-- Records provided follows --

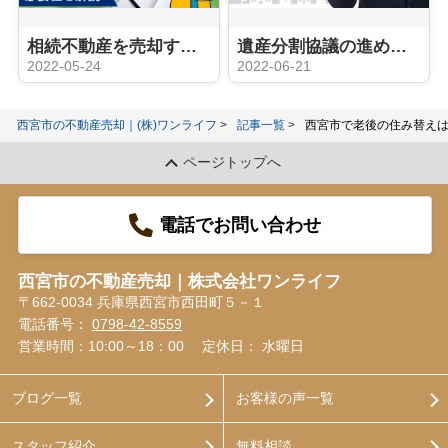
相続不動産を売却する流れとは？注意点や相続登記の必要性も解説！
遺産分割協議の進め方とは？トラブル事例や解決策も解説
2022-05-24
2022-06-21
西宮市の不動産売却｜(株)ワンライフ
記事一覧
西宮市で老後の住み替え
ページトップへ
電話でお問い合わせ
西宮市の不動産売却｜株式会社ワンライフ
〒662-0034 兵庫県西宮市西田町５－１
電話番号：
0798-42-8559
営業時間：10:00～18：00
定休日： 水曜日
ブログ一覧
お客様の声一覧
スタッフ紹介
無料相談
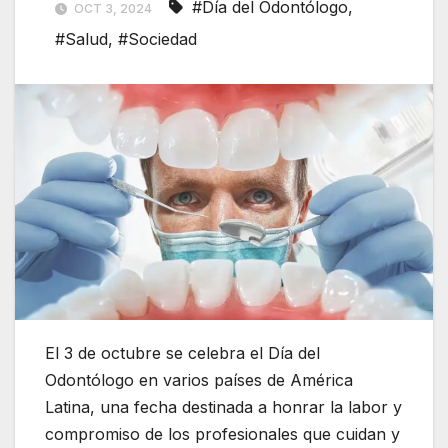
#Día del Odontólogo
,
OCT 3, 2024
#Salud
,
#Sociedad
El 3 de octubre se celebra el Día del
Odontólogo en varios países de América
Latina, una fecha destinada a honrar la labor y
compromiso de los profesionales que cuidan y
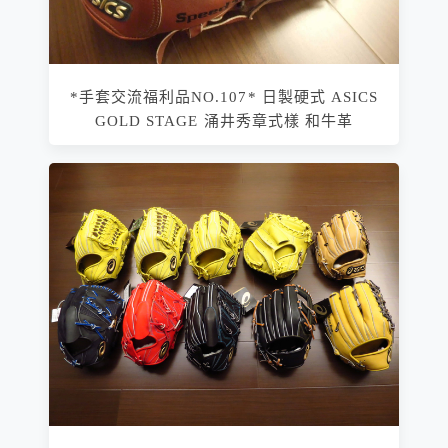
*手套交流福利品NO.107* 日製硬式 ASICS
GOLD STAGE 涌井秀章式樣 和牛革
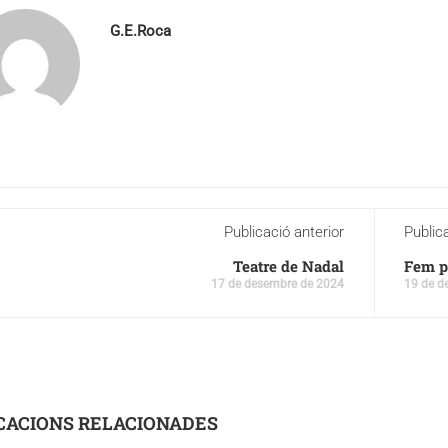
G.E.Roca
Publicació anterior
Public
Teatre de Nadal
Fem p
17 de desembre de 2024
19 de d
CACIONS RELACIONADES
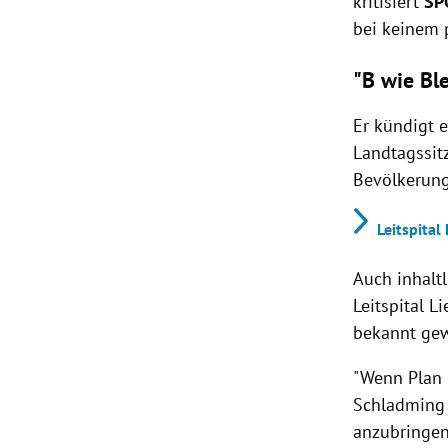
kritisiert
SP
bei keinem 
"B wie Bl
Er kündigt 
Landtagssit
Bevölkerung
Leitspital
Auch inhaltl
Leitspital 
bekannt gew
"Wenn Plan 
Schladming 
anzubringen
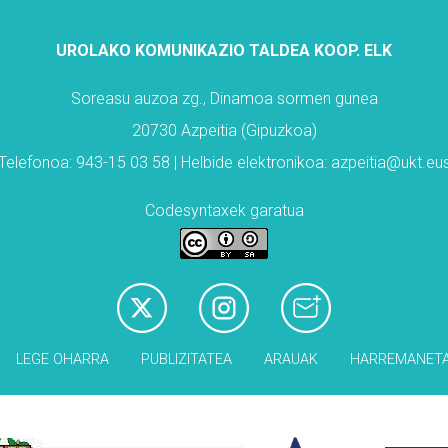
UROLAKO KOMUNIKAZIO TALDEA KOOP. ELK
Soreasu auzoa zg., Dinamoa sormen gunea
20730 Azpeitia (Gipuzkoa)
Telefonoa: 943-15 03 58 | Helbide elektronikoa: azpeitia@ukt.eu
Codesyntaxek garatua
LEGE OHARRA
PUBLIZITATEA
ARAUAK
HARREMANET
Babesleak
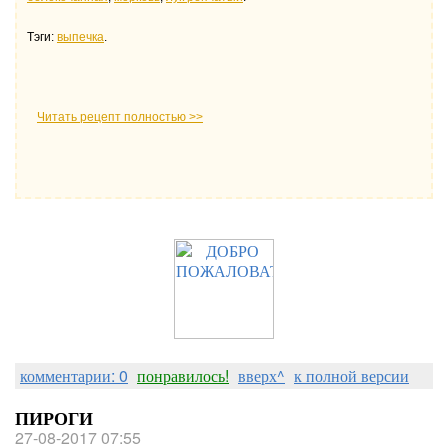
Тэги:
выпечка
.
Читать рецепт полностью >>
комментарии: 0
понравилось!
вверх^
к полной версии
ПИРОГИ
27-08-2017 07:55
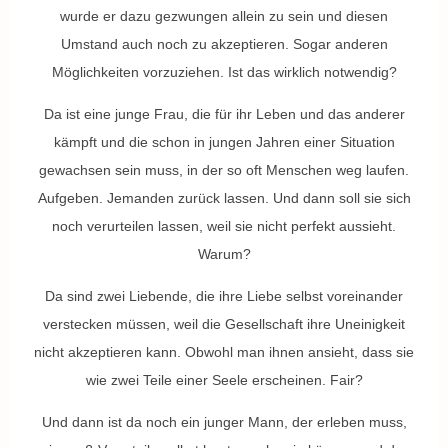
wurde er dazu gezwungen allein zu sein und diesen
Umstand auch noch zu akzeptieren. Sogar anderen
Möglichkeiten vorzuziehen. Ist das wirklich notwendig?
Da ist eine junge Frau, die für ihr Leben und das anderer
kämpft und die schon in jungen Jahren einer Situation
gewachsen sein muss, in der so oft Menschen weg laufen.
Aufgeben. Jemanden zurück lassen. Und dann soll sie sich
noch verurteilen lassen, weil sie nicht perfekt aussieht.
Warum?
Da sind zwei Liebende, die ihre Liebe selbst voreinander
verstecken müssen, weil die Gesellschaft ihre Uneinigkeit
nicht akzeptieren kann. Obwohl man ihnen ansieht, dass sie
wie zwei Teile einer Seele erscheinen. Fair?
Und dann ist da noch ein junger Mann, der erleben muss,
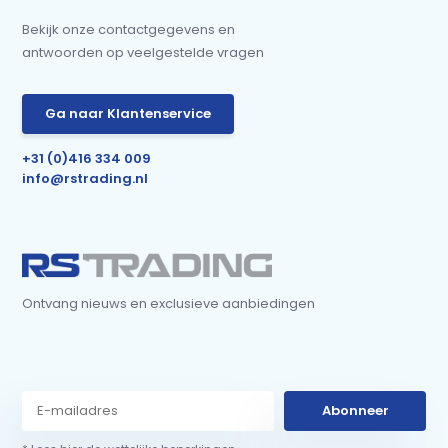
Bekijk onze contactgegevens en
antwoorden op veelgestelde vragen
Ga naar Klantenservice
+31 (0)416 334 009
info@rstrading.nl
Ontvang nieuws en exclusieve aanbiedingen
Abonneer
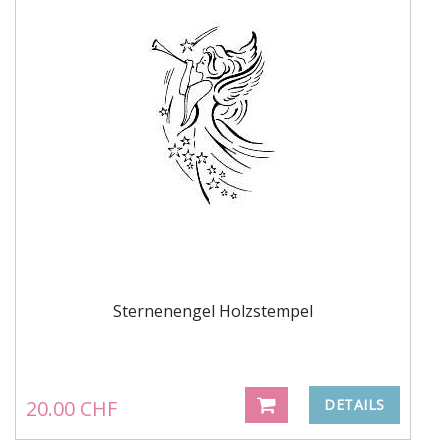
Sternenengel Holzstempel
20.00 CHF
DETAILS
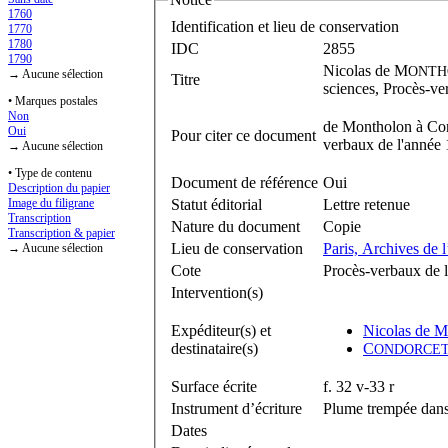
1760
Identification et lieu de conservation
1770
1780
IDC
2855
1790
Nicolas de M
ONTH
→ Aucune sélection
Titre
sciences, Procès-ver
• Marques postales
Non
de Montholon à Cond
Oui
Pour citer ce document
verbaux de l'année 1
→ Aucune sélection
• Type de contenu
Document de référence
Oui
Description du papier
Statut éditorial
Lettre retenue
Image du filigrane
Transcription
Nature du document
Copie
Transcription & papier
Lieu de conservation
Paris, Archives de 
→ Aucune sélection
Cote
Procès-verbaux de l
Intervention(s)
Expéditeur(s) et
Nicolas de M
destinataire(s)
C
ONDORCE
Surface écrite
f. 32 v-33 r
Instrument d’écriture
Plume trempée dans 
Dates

-- Records provided concluded --

Without including the pictures, return each record above exactly as it stands.

Your response>
相続不動産を売却する流れとは？注意点や相続登記の必要性も解説！
遺産分割協議の進め方とは？トラブル事例や解決策も解説
2022-05-24
2022-06-21
西宮市の不動産売却｜(株)ワンライフ
記事一覧
西宮市で老後の住み替え
ページトップへ
電話でお問い合わせ
西宮市の不動産売却｜株式会社ワンライフ
〒662-0034 兵庫県西宮市西田町５－１
電話番号：
0798-42-8559
営業時間：10:00～18：00
定休日： 水曜日
ブログ一覧
お客様の声一覧
スタッフ紹介
無料相談
#Día del Odontólogo
,
OCT 3, 2024
#Salud
,
#Sociedad
El 3 de octubre se celebra el Día del
Odontólogo en varios países de América
Latina, una fecha destinada a honrar la labor y
compromiso de los profesionales que cuidan y
*手套交流福利品NO.107* 日製硬式 ASICS
GOLD STAGE 涌井秀章式樣 和牛革
G.E.Roca
Publicació anterior
Public
Teatre de Nadal
Fem p
17 de desembre de 2024
19 de d
CACIONS RELACIONADES
kritisiert
SP
bei keinem 
"B wie Bl
Er kündigt 
Landtagssit
Bevölkerung
Leitspital
Auch inhaltl
Leitspital 
bekannt gew
"Wenn Plan 
Schladming 
anzubringen
UROLAKO KOMUNIKAZIO TALDEA KOOP. ELK
Soreasu auzoa zg., Dinamoa sormen gunea
20730 Azpeitia (Gipuzkoa)
Telefonoa: 943-15 03 58 | Helbide elektronikoa: azpeitia@ukt.eu
Codesyntaxek garatua
LEGE OHARRA
PUBLIZITATEA
ARAUAK
HARREMANET
Babesleak
Тэги:
выпечка
.
Читать рецепт полностью >>
комментарии: 0
понравилось!
вверх^
к полной версии
ПИРОГИ
27-08-2017 07:55
wurde er dazu gezwungen allein zu sein und diesen
Umstand auch noch zu akzeptieren. Sogar anderen
Möglichkeiten vorzuziehen. Ist das wirklich notwendig?
Da ist eine junge Frau, die für ihr Leben und das anderer
kämpft und die schon in jungen Jahren einer Situation
gewachsen sein muss, in der so oft Menschen weg laufen.
Aufgeben. Jemanden zurück lassen. Und dann soll sie sich
noch verurteilen lassen, weil sie nicht perfekt aussieht.
Warum?
Da sind zwei Liebende, die ihre Liebe selbst voreinander
verstecken müssen, weil die Gesellschaft ihre Uneinigkeit
nicht akzeptieren kann. Obwohl man ihnen ansieht, dass sie
wie zwei Teile einer Seele erscheinen. Fair?
Und dann ist da noch ein junger Mann, der erleben muss,
Bekijk onze contactgegevens en
antwoorden op veelgestelde vragen
Ga naar Klantenservice
+31 (0)416 334 009
info@rstrading.nl
Ontvang nieuws en exclusieve aanbiedingen
Abonneer
Sternenengel Holzstempel
20.00 CHF
DETAILS
1760
Identification et lieu de conservation
1770
1780
IDC
2855
1790
Nicolas de M
ONTH
→ Aucune sélection
Titre
sciences, Procès-ver
• Marques postales
Non
de Montholon à Cond
Oui
Pour citer ce document
verbaux de l'année 1
→ Aucune sélection
• Type de contenu
Document de référence
Oui
Description du papier
Statut éditorial
Lettre retenue
Image du filigrane
Transcription
Nature du document
Copie
Transcription & papier
Lieu de conservation
Paris, Archives de 
→ Aucune sélection
Cote
Procès-verbaux de l
Intervention(s)
Expéditeur(s) et
Nicolas de M
destinataire(s)
C
ONDORCE
Surface écrite
f. 32 v-33 r
Instrument d’écriture
Plume trempée dans 
Dates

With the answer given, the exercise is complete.